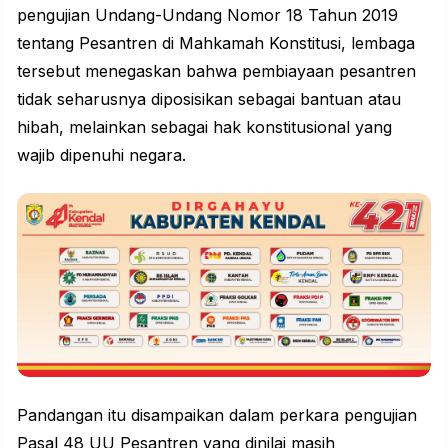
pengujian Undang-Undang Nomor 18 Tahun 2019
tentang Pesantren di Mahkamah Konstitusi, lembaga
tersebut menegaskan bahwa pembiayaan pesantren
tidak seharusnya diposisikan sebagai bantuan atau
hibah, melainkan sebagai hak konstitusional yang
wajib dipenuhi negara.
Pandangan itu disampaikan dalam perkara pengujian
Pasal 48 UU Pesantren yang dinilai masih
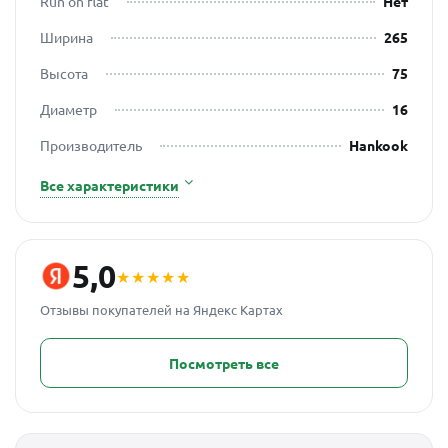
Run on flat
Нет
Ширина
265
Высота
75
Диаметр
16
Производитель
Hankook
Все характеристики
5,0
★★★★★
Отзывы покупателей на Яндекс Картах
Посмотреть все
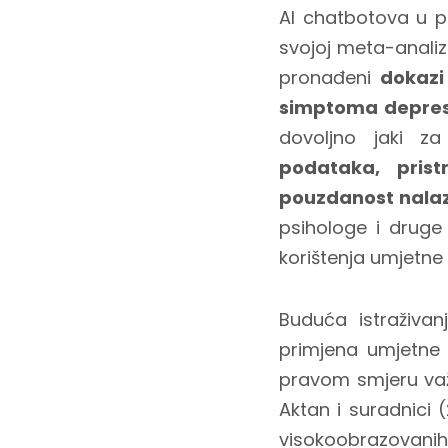
AI chatbotova u p
svojoj meta-analiz
pronađeni
dokazi
simptoma depresij
dovoljno jaki za
podataka, prist
pouzdanost nala
psihologe i druge 
korištenja umjetne i
Buduća istraživan
primjena umjetne i
pravom smjeru važn
Aktan i suradnici 
visokoobrazovanih 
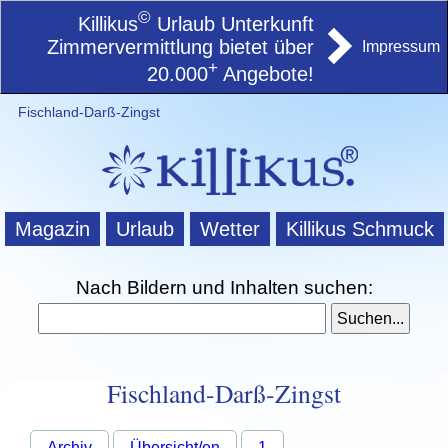
©
Killikus
Urlaub Unterkunft
Zimmervermittlung bietet über
Impressum
+
20.000
Angebote!
Fischland-Darß-Zingst
Magazin
Urlaub
Wetter
Killikus Schmuck
Nach Bildern und Inhalten suchen:
Fischland-Darß-Zingst
Archiv
Übersicht/en
1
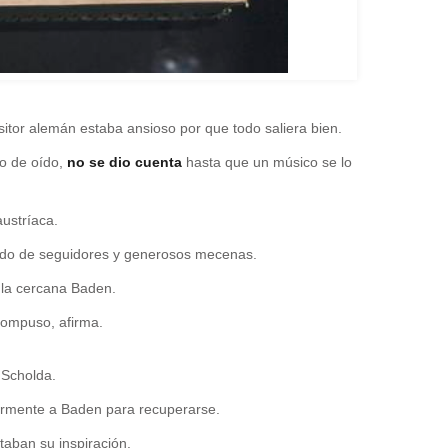
itor alemán estaba ansioso por que todo saliera bien.
o de oído,
no se dio cuenta
hasta que un músico se lo
austríaca.
ado de seguidores y generosos mecenas.
 la cercana Baden.
 compuso, afirma.
a Scholda.
larmente a Baden para recuperarse.
taban su inspiración.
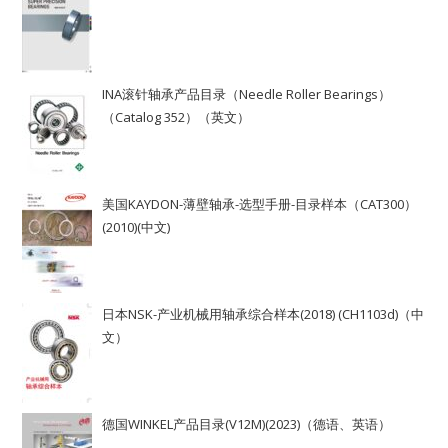
INA滚针轴承产品目录（Needle Roller Bearings）
（Catalog 352）（英文）
美国KAYDON-薄壁轴承-选型手册-目录样本（CAT300）
(2010)(中文)
日本NSK-产业机械用轴承综合样本(2018) (CH1103d)（中
文）
德国WINKEL产品目录(V12M)(2023)（德语、英语）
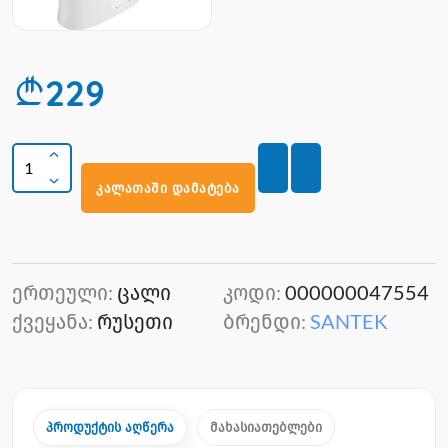
229
კალათაში დამატება
ერთეული:
ცალი
კოდი:
000000047554
ქვეყანა:
რუსეთი
ბრენდი:
SANTEK
პროდუქტის აღწერა
მახასიათებლები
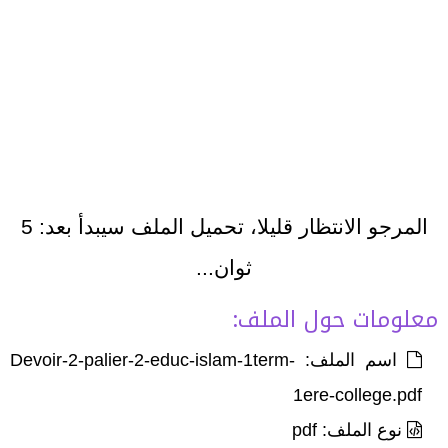
المرجو الانتظار قليلا، تحميل الملف سيبدأ بعد:
5
ثوان...
معلومات حول الملف:
اسم الملف: Devoir-2-palier-2-educ-islam-1term-
1ere-college.pdf
نوع الملف: pdf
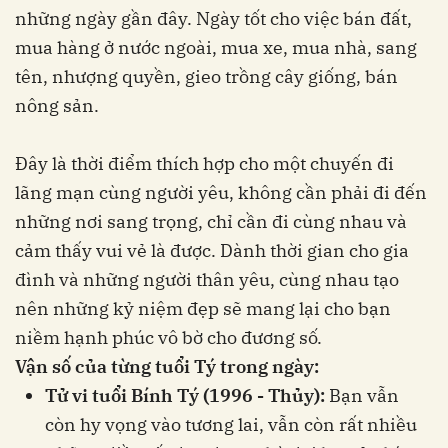
những ngày gần đây. Ngày tốt cho việc bán đất,
mua hàng ở nước ngoài, mua xe, mua nhà, sang
tên, nhượng quyền, gieo trồng cây giống, bán
nông sản.
Đây là thời điểm thích hợp cho một chuyến đi
lãng mạn cùng người yêu, không cần phải đi đến
những nơi sang trọng, chỉ cần đi cùng nhau và
cảm thấy vui vẻ là được. Dành thời gian cho gia
đình và những người thân yêu, cùng nhau tạo
nên những kỷ niệm đẹp sẽ mang lại cho bạn
niềm hạnh phúc vô bờ cho đương số.
Vận số của từng tuổi Tý trong ngày:
Tử vi tuổi Bính Tý (1996 - Thủy):
Bạn vẫn
còn hy vọng vào tương lai, vẫn còn rất nhiều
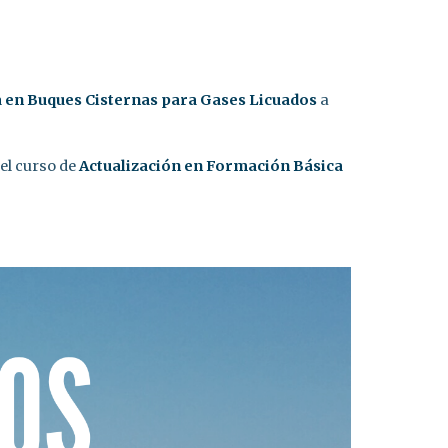
a en Buques Cisternas para Gases Licuados
a
el curso de
Actualización en
Formación Básica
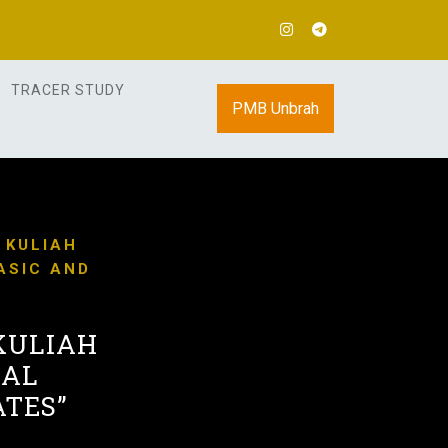
TRACER STUDY
PMB Unbrah
 KULIAH
ASIC AND
 KULIAH
CAL
ATES”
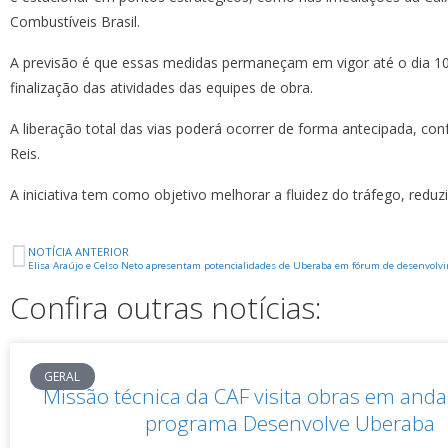
Combustíveis Brasil.
A previsão é que essas medidas permaneçam em vigor até o dia 10 d
finalização das atividades das equipes de obra.
A liberação total das vias poderá ocorrer de forma antecipada, co
Reis.
A iniciativa tem como objetivo melhorar a fluidez do tráfego, reduz
NOTÍCIA ANTERIOR
Elisa Araújo e Celso Neto apresentam potencialidades de Uberaba em fórum de desenvolv
Confira outras notícias:
GERAL
Missão técnica da CAF visita obras em an
programa Desenvolve Uberaba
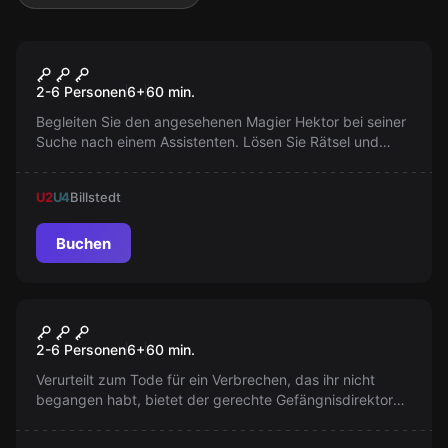
Escape Room
Magical Mystery
2-6 Personen
6
+
60
min.
Begleiten Sie den angesehenen Magier Hektor bei seiner
Suche nach einem Assistenten. Lösen Sie Rätsel und
stellen Sie Ihre Fähigkeiten unter Beweis, aber Vorsicht
vor dunklen Geheimnissen.
U2
U4
Billstedt
Buchen
Escape Room
Prison Break
2-6 Personen
6
+
60
min.
Verurteilt zum Tode für ein Verbrechen, das ihr nicht
begangen habt, bietet der gerechte Gefängnisdirektor
euch eine Chance zur Flucht. Findet den Weg in die
Freiheit!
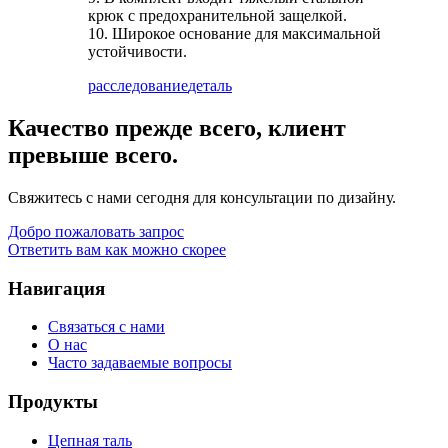
крюк с предохранительной защелкой.
10. Широкое основание для максимальной
устойчивости.
расследование
деталь
Качество прежде всего, клиент
превыше всего.
Свяжитесь с нами сегодня для консультации по дизайну.
Добро пожаловать запрос
Ответить вам как можно скорее
Навигация
Связаться с нами
О нас
Часто задаваемые вопросы
Продукты
Цепная таль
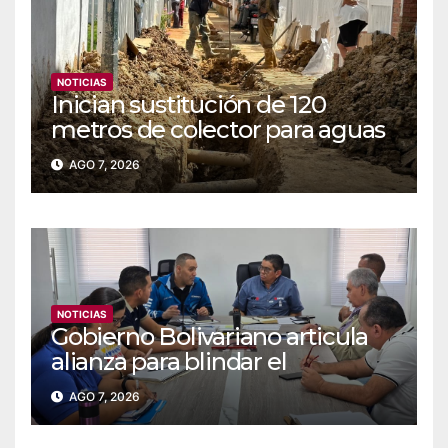
NOTICIAS
Inician sustitución de 120
metros de colector para aguas
servidas en Coche
AGO 7, 2026
NOTICIAS
Gobierno Bolivariano articula
alianza para blindar el
suministro de agua y
AGO 7, 2026
electricidad en Falcón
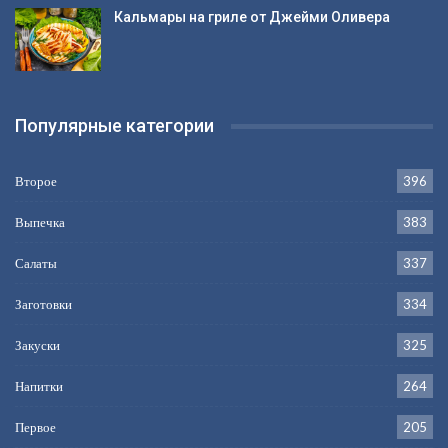
Кальмары на гриле от Джейми Оливера
Популярные категории
Второе
396
Выпечка
383
Салаты
337
Заготовки
334
Закуски
325
Напитки
264
Первое
205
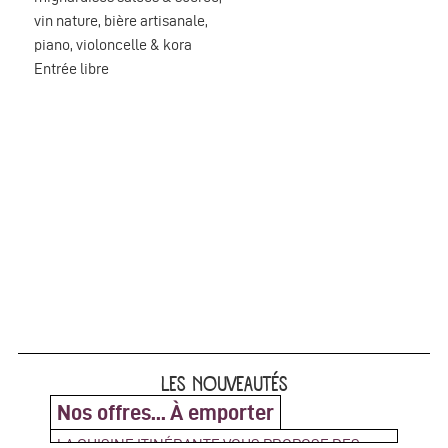
vin nature, bière artisanale,
piano, violoncelle & kora
Entrée libre
LES NOUVEAUTÉS
Nos offres... À emporter
LA CUISINE ITINÉRANTE VOUS PROPOSE DES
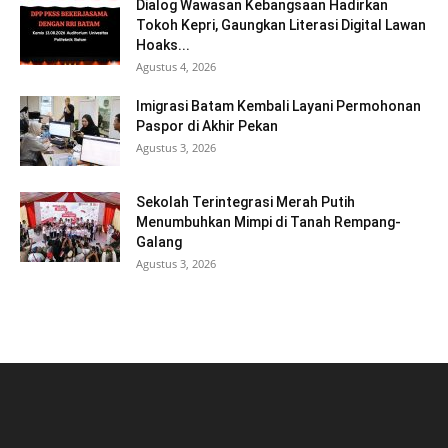
Dialog Wawasan Kebangsaan Hadirkan
Tokoh Kepri, Gaungkan Literasi Digital Lawan
Hoaks...
Agustus 4, 2026
Imigrasi Batam Kembali Layani Permohonan
Paspor di Akhir Pekan
Agustus 3, 2026
Sekolah Terintegrasi Merah Putih
Menumbuhkan Mimpi di Tanah Rempang-
Galang
Agustus 3, 2026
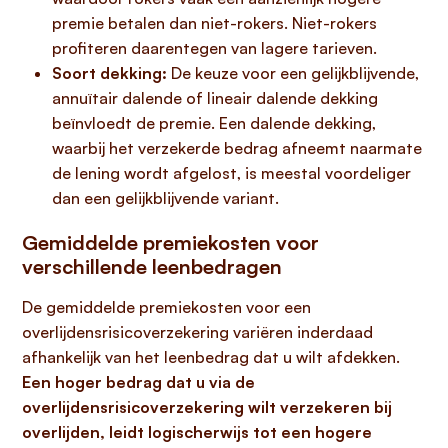
premie betalen dan niet-rokers. Niet-rokers
profiteren daarentegen van lagere tarieven.
Soort dekking:
De keuze voor een gelijkblijvende,
annuïtair dalende of lineair dalende dekking
beïnvloedt de premie. Een dalende dekking,
waarbij het verzekerde bedrag afneemt naarmate
de lening wordt afgelost, is meestal voordeliger
dan een gelijkblijvende variant.
Gemiddelde premiekosten voor
verschillende leenbedragen
De gemiddelde premiekosten voor een
overlijdensrisicoverzekering variëren inderdaad
afhankelijk van het leenbedrag dat u wilt afdekken.
Een hoger bedrag dat u via de
overlijdensrisicoverzekering wilt verzekeren bij
overlijden, leidt logischerwijs tot een hogere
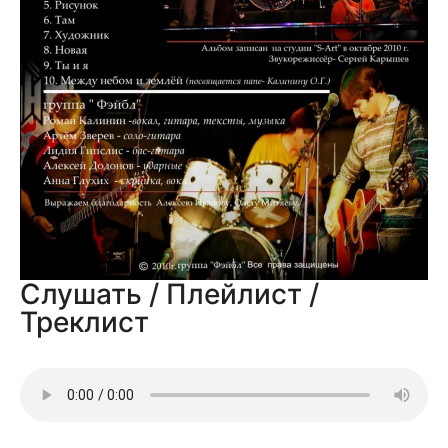
Слушать / Плейлист /
Треклист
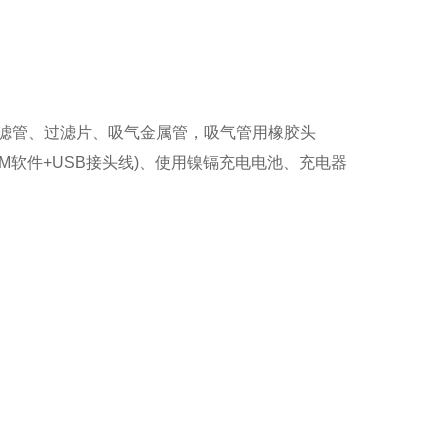
过滤管、过滤片、吸气金属管，吸气管用橡胶头
M软件+USB接头线)、使用镍镉充电电池、充电器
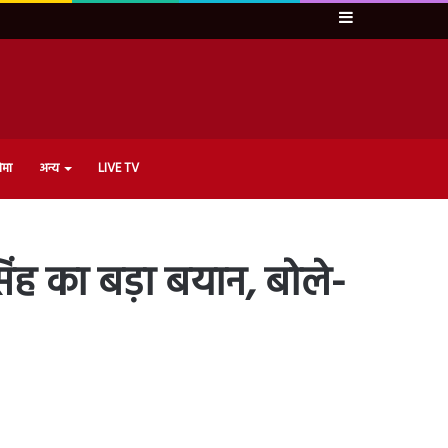
Sidebar
ेमा
अन्य
LIVE TV
ंह का बड़ा बयान, बोले-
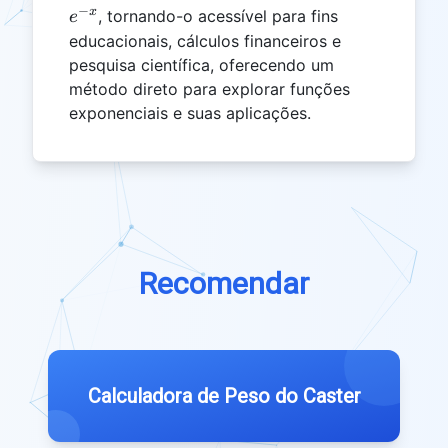
−
x}
x
, tornando-o acessível para fins
e
educacionais, cálculos financeiros e
pesquisa científica, oferecendo um
método direto para explorar funções
exponenciais e suas aplicações.
Recomendar
Calculadora de Peso do Caster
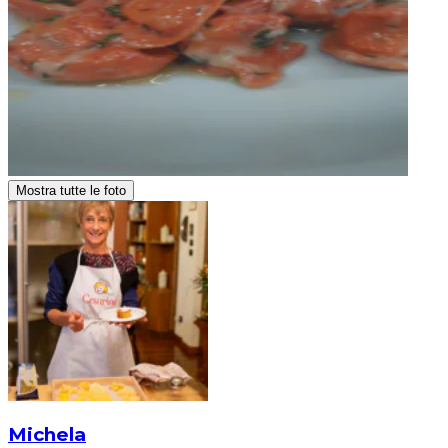
Mostra tutte le foto
Michela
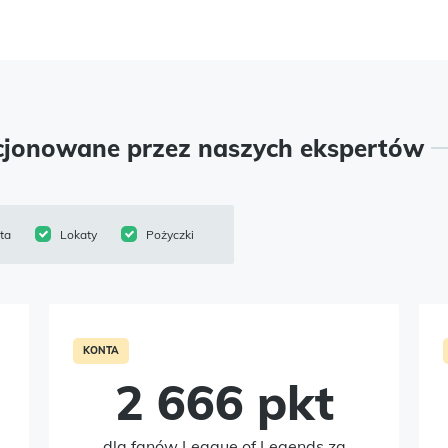
cjonowane przez naszych ekspertów
ta
Lokaty
Pożyczki
KONTA
2 666 pkt
dla fanów League of Legends za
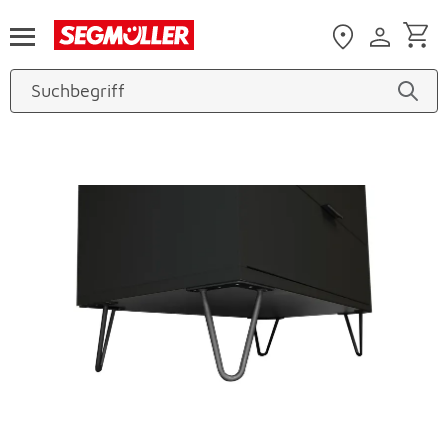
Zum Hauptinhalt
Produktbilder überspringen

***

▶ _What needs to be done_
Rewrite the records starting at their beginning and ending at the line that contains "Pasal 48 UU Pesantren yang dinilai masih", with "hibah" replaced by "sumbangan" and nothing else changed. Leave the pictures out of your answer.

▶ _Response area_
pengujian Undang-Undang Nomor 18 Tahun 2019
tentang Pesantren di Mahkamah Konstitusi, lembaga
tersebut menegaskan bahwa pembiayaan pesantren
tidak seharusnya diposisikan sebagai bantuan atau
sumbangan, melainkan sebagai hak konstitusional yang
wajib dipenuhi negara.
Pandangan itu disampaikan dalam perkara pengujian
Pasal 48 UU Pesantren yang dinilai masih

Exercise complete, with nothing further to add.